[Human pose keypoint data]
--- START ---
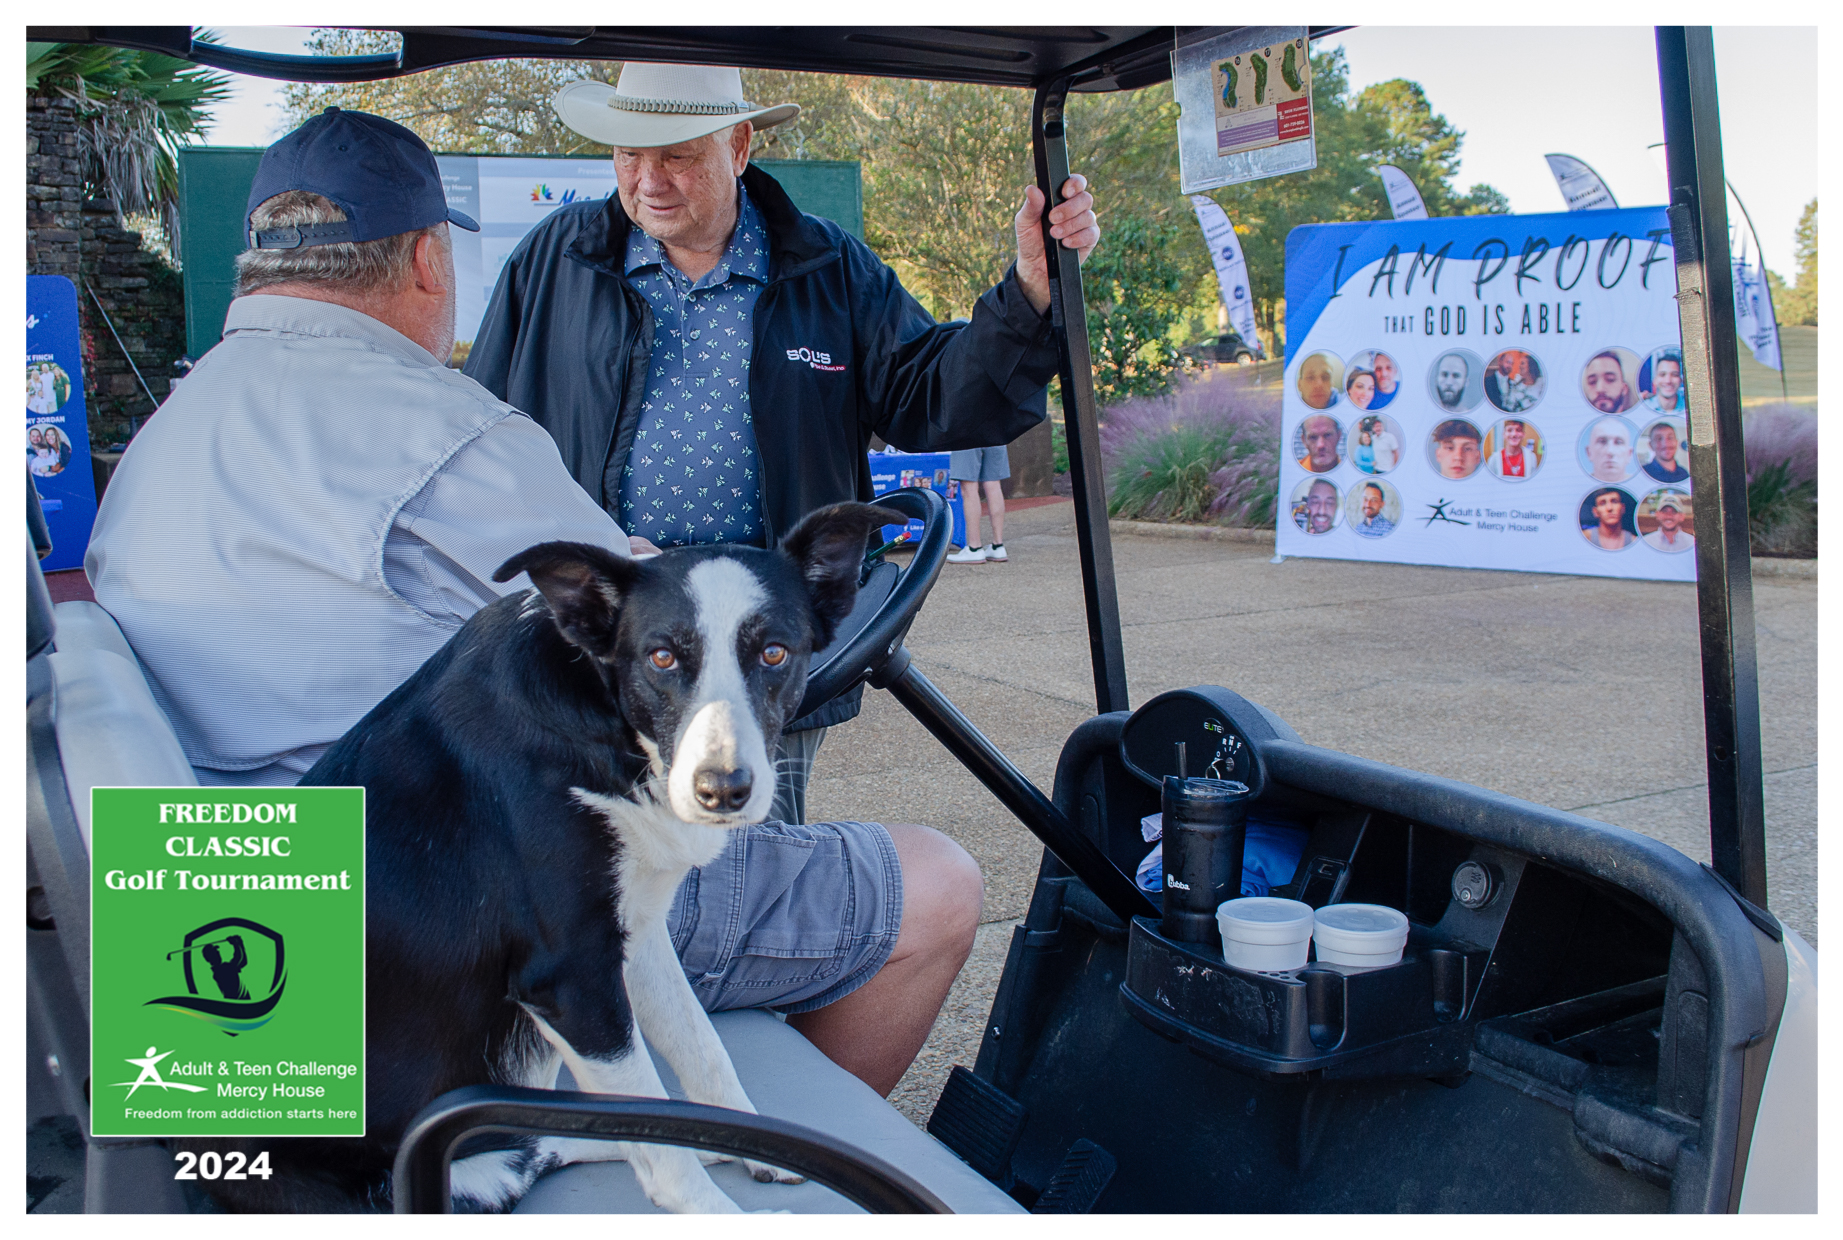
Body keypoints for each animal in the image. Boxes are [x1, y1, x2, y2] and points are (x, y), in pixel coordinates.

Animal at [177, 501, 889, 1213]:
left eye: (774, 653)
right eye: (661, 657)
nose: (722, 790)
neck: (600, 722)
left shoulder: (635, 937)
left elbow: (700, 1048)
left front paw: (744, 1139)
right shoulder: (572, 978)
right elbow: (649, 1127)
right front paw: (716, 1211)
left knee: (534, 1142)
--- END ---
▸ **WORK TO COMPLETE**
Only the lines from the one with "left eye: (774, 653)" to the end of the entries above belong in your answer. Retype them exactly.

▸ **SOLUTION**
left eye: (774, 653)
right eye: (661, 657)
nose: (722, 790)
neck: (600, 722)
left shoulder: (635, 937)
left elbow: (700, 1048)
left front paw: (744, 1139)
right shoulder: (572, 978)
right elbow: (649, 1127)
right front paw: (716, 1211)
left knee: (534, 1142)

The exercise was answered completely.